In contrast to this the data created by surveys is “designed”. We design questions with a specific purpose in mind and to be representative for a specific target group. Since designed data are created with a pre-specified purpose the ratio of information to data is very high in comparison with organic data. However, it is a known fact that response rates have been decreasing steadily since market research’s birth in the 1930s. Back then survey data collection consisted of face-to-face or postal surveys, and the problem then was not response rates, which were close to 100%, rather the accessibility and to reach sufficient numbers of people for a sample. With the introduction of telephone-based surveys, and later internet panels, it has become easier to reach people but also to reject participation and non-response has become an increasing concern. This puts pressure on the classic sample design – and the natural response is to question how and why we should carry on trying to collect responses from people seemingly reluctant to give them, when we have so much data readily available and which for the most part is collected in a much less intrusive manner.
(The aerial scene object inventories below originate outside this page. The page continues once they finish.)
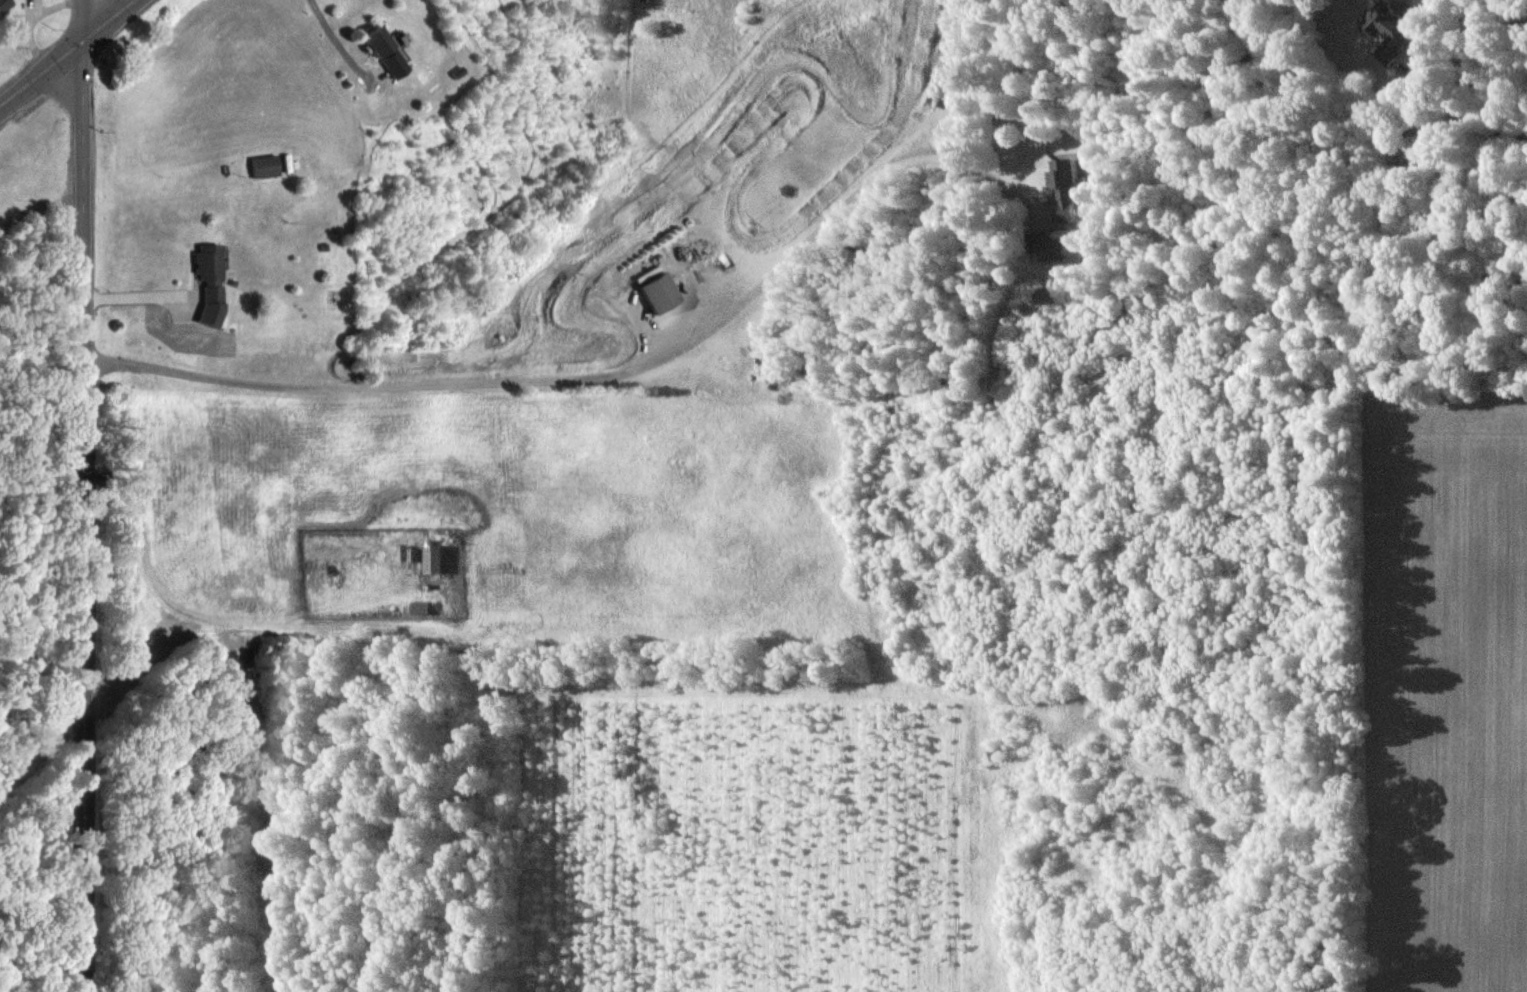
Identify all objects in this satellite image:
building: (2, 2)
road: (104, 20)
building: (1389, 32)
road: (334, 39)
building: (381, 52)
road: (39, 70)
road: (1463, 116)
building: (261, 167)
building: (1062, 193)
building: (1058, 247)
building: (204, 274)
building: (654, 295)
road: (140, 298)
road: (598, 377)
road: (84, 495)
building: (431, 559)
building: (417, 608)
Designed data | Organic data |
Representative without information gaps but selective | Representative with information gaps but non-selective |
Intrusive | Non-intrusive |
Costly | Cheap |
High information to data ratio | Low information to data ratio |
Information on opinions, aspirations, preferences, actions planned and past actions | Information on transactions, actions, behavior, sentiment. |
Will organic data replace designed data?
It is tempting to think that organic data can and will replace designed data. If organic data can be used to for example prescribe sales effect to specific elements in a marketing mix or to predict the best targeted message in a newsletter to a specific customer, why should you ever have to ask people about anything and rely on their memory, perception and honesty?
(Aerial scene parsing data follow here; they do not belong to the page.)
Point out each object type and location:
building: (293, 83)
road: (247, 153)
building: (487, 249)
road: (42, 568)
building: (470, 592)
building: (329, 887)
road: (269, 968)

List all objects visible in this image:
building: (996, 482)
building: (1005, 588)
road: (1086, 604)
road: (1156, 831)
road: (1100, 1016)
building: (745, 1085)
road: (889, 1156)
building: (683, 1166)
The problem is that the organic “big” data is not collecting all behaviors in society, just some. There will be information gaps to fill. Also, when data is a byproduct of human behavior intended to fill a purpose for a particular action (i. e. the credit card payment, the reception of a phone call, or the expression of ‘liking’) and not a particular research question, the data is bound to be incomplete or a bad match to the concept you want to measure. Very often relevant data may exist but is protected in so-called walled gardens or closed platforms that monetize on the data generated on the platform and thus have an interest in restricting access to the data – examples of this are many; Apple and Facebook to mention a few of the most prominent. Paradoxically, although each of us generate enormous amounts of digital data, this data is not necessarily owned by or accessible to us.
Well designed surveys fill information gaps and the combination of data sources will be key
There will still be the need for designed data to fill the information gaps and then we need to piece them together with the masses of organic data. The future belongs to those who are able to combine data sources – organic as well as designed – to produce insights that the data sources alone cannot yield. Norstat has developed technology and services that facilitates this. An example of this is audience tracking where passive tracking of exposure to advertisement is enriched with survey responses on preferences, perceptions and habits, in addition to demographic information. This is relevant for both publishers and media agencies who want to make sure their online advertisement actually has the impact they are hoping for. In Norway we have close cooperation with Schibsted on validating target groups with this technology. We also aid clients in combining their existing data sources with survey data for them to build models based on both demographics and behavior as well as aspirations and preferences. As an example of this we work closely with Bisnode in Sweden on enriching their data to build personas enabling them to provide even more insight to their clients.
High quality survey data remains relevant and necessary. We need to keep investing in the processes and systems that can yield representative and valid survey data, not let the abundance of data devaluate all types of data, including designed data. The continued legitimacy of designed data depends on keeping online panels as representative as possible and honoring the craftsmanship of well-designed surveys to keep the results valid and the information to data ratio high.